Pèlerinages des papes au Sanctuaire
de la Miséricorde Divine de Cracovie-Łagiewniki
Le haut lieu du culte de la Miséricorde Divine a pu accueillir à trois reprises la Tête de l’Eglise Catholique. Le Saint Père Jean Paul II est venu deux fois en pèlerinage à Łagiewniki : le 7 juin 1997 et le 17 août 2002, et le pape Benoît XVI, le 27 mai 2006. Chacun de ces pèlerinages a laissé des traces durables non seulement dans l’histoire du Sanctuaire de Łagiewniki, mais aussi dans celle de l’Eglise, car ils témoignaient du « don de Dieu fait à notre époque » qu’est le message de la Miséricorde, transmis par sainte Sœur Faustine, qui rappelle la vérité biblique de l’amour miséricordieux de Dieu pour chaque homme.
En l’espace de 10 ans, le Sanctuaire de Łagiewniki a connu trois pèlerinages de papes. Quelle en est la raison ?
Il est certain que tant les pèlerinages des papes que ceux de millions de fidèles qui viennent dans ce lieu ne sont pas causés par son attrait visuel, mais par le grand don que Dieu y a déposé, celui du message de Son amour miséricordieux pour chaque homme, message transmis par Sœur Faustine, désormais canonisée.
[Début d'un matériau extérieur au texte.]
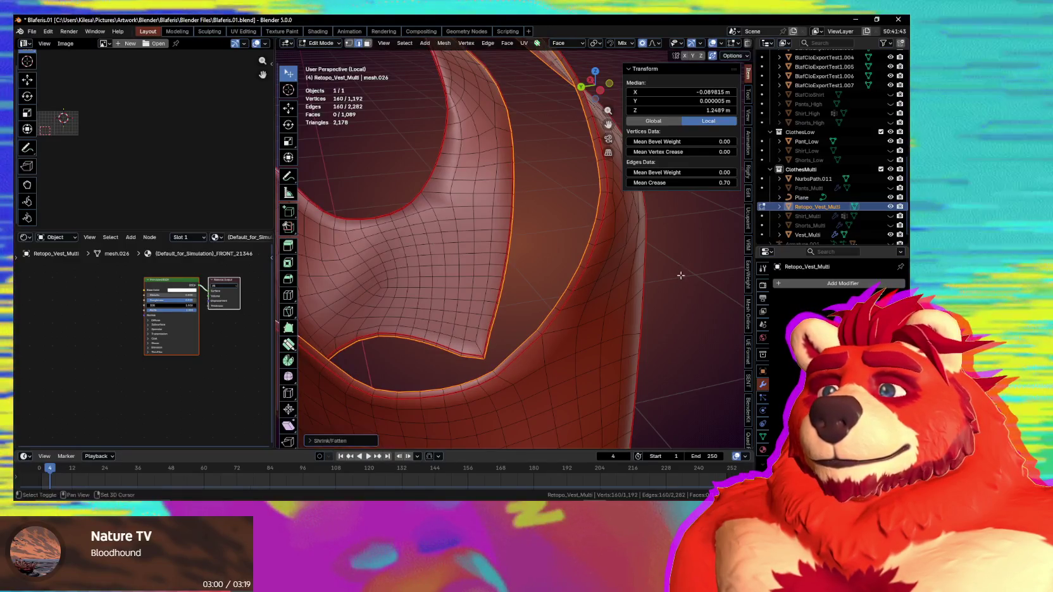
Step: Extrude the rim loop outward, inspect the new edge, then switch to the music player
key("e")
C’est ici qu’elle a vécu et qu’elle est morte, c’est ici que repose sa dépouille et c’est la raison pour laquelle c’est ici qu’a été déposée l’œuvre de sa vie : le message de la Miséricorde. Celui-ci est diffusé d’ici dans le monde entier. Ce don a été découvert par Karol Wojtyła assez rapidement, car il travaillait encore à l’usine de Solvay, qui voisine avec le couvent de Łagiewniki, quand il venait déjà dans notre chapelle pour prier devant le tableau de Jésus Miséricordieux. Puis, en qualité de prêtre, il a célébré des offices solennels en hommage à la Miséricorde Divine, initiés par le confesseur cracovien de Sœur Faustine, le père Józef Andrasz SJ. Devenu évêque, Karol Wojtyła a fait ouvrir à l’échelon du diocèse le procès d’information en vue d’élever Sœur Faustine sur les autels et en tant que Pape, il a procédé à sa béatification, puis à sa canonisation. Il a dit à la fin de sa vie, dans son livre Mémoire et identité, que le message de la Miséricorde qu’elle avait transmis, avait permis aux gens de traverser les cruautés de la Seconde Guerre mondiale, que c’est l’unique vérité capable de contrebalancer le mal de monde : la vérité de la miséricorde de Dieu. Il parle de ce message dans le contexte des deux totalitarismes vécus par l’Europe au XXe siècle : le fascisme et le communisme. Mais cette Vérité de Dieu miséricordieux se rapporte à tout le mal présent dans l’homme et dans le monde. Seule la miséricorde de Dieu y est supérieure. Le Petit Journal de Sœur Faustine, dans lequel ce message a été inscrit selon la consigne de Jésus, est appelé par le Saint Père Jean Paul II « Evangile de la Miséricorde rédigé dans l’optique du XXe siècle ». En sa qualité de successeur de saint Pierre, il est venu à Łagiewniki à deux reprises pour montrer au monde ce don de Dieu, car – comme Jésus l’a dit à Sœur Faustine – l’humanité ne trouvera pas la paix tant qu’elle ne se tournera pas avec confiance vers ma miséricorde. Le Saint Père savait que l’unique secours, salut, remède pour l’homme et le monde contemporains consistaient à s’adresser avec confiance à la Miséricorde Divine.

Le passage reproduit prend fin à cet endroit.